* DIRECTIONS:
All of the data below should be set down again verbatim, without any images.

________________________

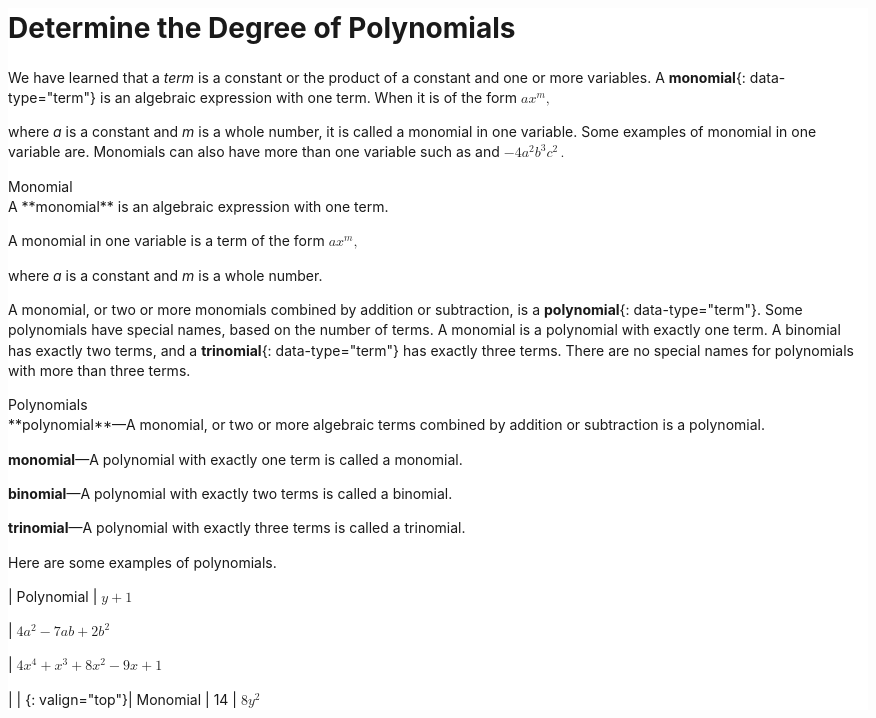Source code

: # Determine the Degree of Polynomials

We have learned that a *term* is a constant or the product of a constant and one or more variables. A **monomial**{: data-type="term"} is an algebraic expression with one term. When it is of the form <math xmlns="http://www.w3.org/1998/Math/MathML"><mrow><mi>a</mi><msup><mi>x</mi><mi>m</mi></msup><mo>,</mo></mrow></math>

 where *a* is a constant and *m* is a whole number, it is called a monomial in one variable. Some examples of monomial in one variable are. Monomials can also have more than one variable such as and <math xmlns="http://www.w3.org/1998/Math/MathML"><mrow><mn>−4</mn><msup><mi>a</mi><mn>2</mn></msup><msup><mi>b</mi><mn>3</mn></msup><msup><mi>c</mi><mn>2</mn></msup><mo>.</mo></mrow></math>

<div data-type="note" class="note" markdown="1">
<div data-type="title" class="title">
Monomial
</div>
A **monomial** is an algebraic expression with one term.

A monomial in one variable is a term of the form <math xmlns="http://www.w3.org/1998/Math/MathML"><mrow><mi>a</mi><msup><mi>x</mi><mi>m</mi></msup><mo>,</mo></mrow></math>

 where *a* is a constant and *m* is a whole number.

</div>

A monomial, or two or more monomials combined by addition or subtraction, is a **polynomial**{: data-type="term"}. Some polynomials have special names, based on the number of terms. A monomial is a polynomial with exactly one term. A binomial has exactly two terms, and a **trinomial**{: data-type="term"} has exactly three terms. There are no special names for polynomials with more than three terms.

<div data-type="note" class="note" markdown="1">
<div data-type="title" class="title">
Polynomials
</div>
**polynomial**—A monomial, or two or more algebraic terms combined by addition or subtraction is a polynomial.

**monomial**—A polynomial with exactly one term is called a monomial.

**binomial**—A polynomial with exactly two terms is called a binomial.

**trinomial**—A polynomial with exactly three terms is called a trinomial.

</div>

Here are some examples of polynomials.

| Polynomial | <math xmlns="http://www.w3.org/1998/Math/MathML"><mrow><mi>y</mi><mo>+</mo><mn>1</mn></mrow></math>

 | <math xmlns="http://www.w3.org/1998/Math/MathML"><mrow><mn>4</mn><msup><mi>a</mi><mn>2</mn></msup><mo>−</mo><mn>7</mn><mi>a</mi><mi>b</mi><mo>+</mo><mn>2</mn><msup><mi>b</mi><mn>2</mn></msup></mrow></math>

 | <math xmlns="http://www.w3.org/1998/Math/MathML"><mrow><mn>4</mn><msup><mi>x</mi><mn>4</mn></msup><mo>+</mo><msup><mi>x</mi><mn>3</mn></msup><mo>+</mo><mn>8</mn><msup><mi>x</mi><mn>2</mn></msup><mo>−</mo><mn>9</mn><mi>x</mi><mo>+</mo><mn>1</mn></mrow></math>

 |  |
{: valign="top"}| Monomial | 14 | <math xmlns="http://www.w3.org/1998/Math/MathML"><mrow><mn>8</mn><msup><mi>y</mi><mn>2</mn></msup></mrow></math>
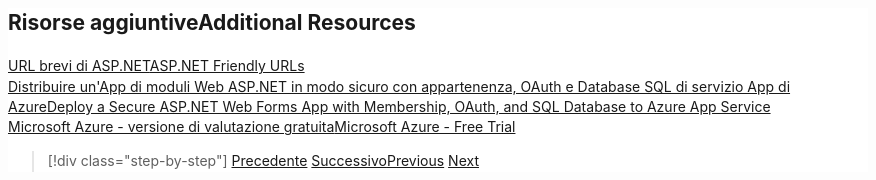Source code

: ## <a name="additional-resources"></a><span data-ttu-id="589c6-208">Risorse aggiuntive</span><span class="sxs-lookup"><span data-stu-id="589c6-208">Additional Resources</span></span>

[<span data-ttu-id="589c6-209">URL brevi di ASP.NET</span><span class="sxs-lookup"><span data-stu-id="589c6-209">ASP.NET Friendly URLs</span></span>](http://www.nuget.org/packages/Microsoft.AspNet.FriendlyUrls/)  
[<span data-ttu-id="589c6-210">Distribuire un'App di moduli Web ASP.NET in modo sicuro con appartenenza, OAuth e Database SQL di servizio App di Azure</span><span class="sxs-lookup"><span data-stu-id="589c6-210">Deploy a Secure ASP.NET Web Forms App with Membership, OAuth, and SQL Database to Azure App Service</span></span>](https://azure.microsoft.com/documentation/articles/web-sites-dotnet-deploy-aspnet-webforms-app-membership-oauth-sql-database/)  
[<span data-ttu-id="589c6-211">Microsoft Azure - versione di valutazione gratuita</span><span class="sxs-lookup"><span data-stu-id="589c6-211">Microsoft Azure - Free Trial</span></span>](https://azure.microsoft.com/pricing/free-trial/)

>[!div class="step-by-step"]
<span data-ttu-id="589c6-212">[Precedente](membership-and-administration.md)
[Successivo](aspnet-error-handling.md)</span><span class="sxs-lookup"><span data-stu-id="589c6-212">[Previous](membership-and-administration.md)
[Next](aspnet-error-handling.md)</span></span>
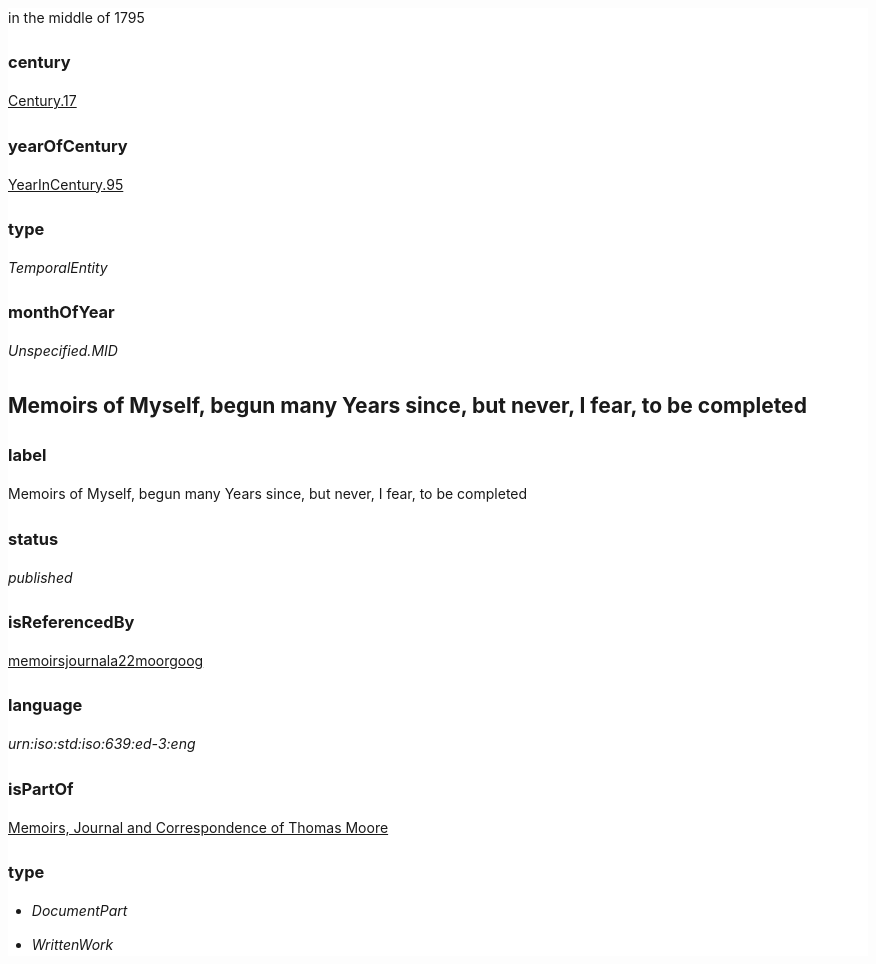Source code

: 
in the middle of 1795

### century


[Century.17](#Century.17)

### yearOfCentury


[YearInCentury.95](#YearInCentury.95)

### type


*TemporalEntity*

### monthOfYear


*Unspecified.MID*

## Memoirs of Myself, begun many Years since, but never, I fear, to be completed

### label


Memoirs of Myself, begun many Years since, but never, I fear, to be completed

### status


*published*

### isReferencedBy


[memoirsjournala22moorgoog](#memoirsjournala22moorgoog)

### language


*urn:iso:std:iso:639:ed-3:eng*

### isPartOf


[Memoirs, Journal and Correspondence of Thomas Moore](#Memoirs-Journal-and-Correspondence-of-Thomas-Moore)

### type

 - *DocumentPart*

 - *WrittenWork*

________________________

* THE COMPLETED TASK:
Source code

: # Determine the Degree of Polynomials

We have learned that a *term* is a constant or the product of a constant and one or more variables. A **monomial**{: data-type="term"} is an algebraic expression with one term. When it is of the form <math xmlns="http://www.w3.org/1998/Math/MathML"><mrow><mi>a</mi><msup><mi>x</mi><mi>m</mi></msup><mo>,</mo></mrow></math>

 where *a* is a constant and *m* is a whole number, it is called a monomial in one variable. Some examples of monomial in one variable are. Monomials can also have more than one variable such as and <math xmlns="http://www.w3.org/1998/Math/MathML"><mrow><mn>−4</mn><msup><mi>a</mi><mn>2</mn></msup><msup><mi>b</mi><mn>3</mn></msup><msup><mi>c</mi><mn>2</mn></msup><mo>.</mo></mrow></math>

<div data-type="note" class="note" markdown="1">
<div data-type="title" class="title">
Monomial
</div>
A **monomial** is an algebraic expression with one term.

A monomial in one variable is a term of the form <math xmlns="http://www.w3.org/1998/Math/MathML"><mrow><mi>a</mi><msup><mi>x</mi><mi>m</mi></msup><mo>,</mo></mrow></math>

 where *a* is a constant and *m* is a whole number.

</div>

A monomial, or two or more monomials combined by addition or subtraction, is a **polynomial**{: data-type="term"}. Some polynomials have special names, based on the number of terms. A monomial is a polynomial with exactly one term. A binomial has exactly two terms, and a **trinomial**{: data-type="term"} has exactly three terms. There are no special names for polynomials with more than three terms.

<div data-type="note" class="note" markdown="1">
<div data-type="title" class="title">
Polynomials
</div>
**polynomial**—A monomial, or two or more algebraic terms combined by addition or subtraction is a polynomial.

**monomial**—A polynomial with exactly one term is called a monomial.

**binomial**—A polynomial with exactly two terms is called a binomial.

**trinomial**—A polynomial with exactly three terms is called a trinomial.

</div>

Here are some examples of polynomials.

| Polynomial | <math xmlns="http://www.w3.org/1998/Math/MathML"><mrow><mi>y</mi><mo>+</mo><mn>1</mn></mrow></math>

 | <math xmlns="http://www.w3.org/1998/Math/MathML"><mrow><mn>4</mn><msup><mi>a</mi><mn>2</mn></msup><mo>−</mo><mn>7</mn><mi>a</mi><mi>b</mi><mo>+</mo><mn>2</mn><msup><mi>b</mi><mn>2</mn></msup></mrow></math>

 | <math xmlns="http://www.w3.org/1998/Math/MathML"><mrow><mn>4</mn><msup><mi>x</mi><mn>4</mn></msup><mo>+</mo><msup><mi>x</mi><mn>3</mn></msup><mo>+</mo><mn>8</mn><msup><mi>x</mi><mn>2</mn></msup><mo>−</mo><mn>9</mn><mi>x</mi><mo>+</mo><mn>1</mn></mrow></math>

 |  |
{: valign="top"}| Monomial | 14 | <math xmlns="http://www.w3.org/1998/Math/MathML"><mrow><mn>8</mn><msup><mi>y</mi><mn>2</mn></msup></mrow></math>
Source code

: ## <a name="additional-resources"></a><span data-ttu-id="589c6-208">Risorse aggiuntive</span><span class="sxs-lookup"><span data-stu-id="589c6-208">Additional Resources</span></span>

[<span data-ttu-id="589c6-209">URL brevi di ASP.NET</span><span class="sxs-lookup"><span data-stu-id="589c6-209">ASP.NET Friendly URLs</span></span>](http://www.nuget.org/packages/Microsoft.AspNet.FriendlyUrls/)  
[<span data-ttu-id="589c6-210">Distribuire un'App di moduli Web ASP.NET in modo sicuro con appartenenza, OAuth e Database SQL di servizio App di Azure</span><span class="sxs-lookup"><span data-stu-id="589c6-210">Deploy a Secure ASP.NET Web Forms App with Membership, OAuth, and SQL Database to Azure App Service</span></span>](https://azure.microsoft.com/documentation/articles/web-sites-dotnet-deploy-aspnet-webforms-app-membership-oauth-sql-database/)  
[<span data-ttu-id="589c6-211">Microsoft Azure - versione di valutazione gratuita</span><span class="sxs-lookup"><span data-stu-id="589c6-211">Microsoft Azure - Free Trial</span></span>](https://azure.microsoft.com/pricing/free-trial/)

>[!div class="step-by-step"]
<span data-ttu-id="589c6-212">[Precedente](membership-and-administration.md)
[Successivo](aspnet-error-handling.md)</span><span class="sxs-lookup"><span data-stu-id="589c6-212">[Previous](membership-and-administration.md)
[Next](aspnet-error-handling.md)</span></span>
Source code

: 
in the middle of 1795

### century


[Century.17](#Century.17)

### yearOfCentury


[YearInCentury.95](#YearInCentury.95)

### type


*TemporalEntity*

### monthOfYear


*Unspecified.MID*

## Memoirs of Myself, begun many Years since, but never, I fear, to be completed

### label


Memoirs of Myself, begun many Years since, but never, I fear, to be completed

### status


*published*

### isReferencedBy


[memoirsjournala22moorgoog](#memoirsjournala22moorgoog)

### language


*urn:iso:std:iso:639:ed-3:eng*

### isPartOf


[Memoirs, Journal and Correspondence of Thomas Moore](#Memoirs-Journal-and-Correspondence-of-Thomas-Moore)

### type

 - *DocumentPart*

 - *WrittenWork*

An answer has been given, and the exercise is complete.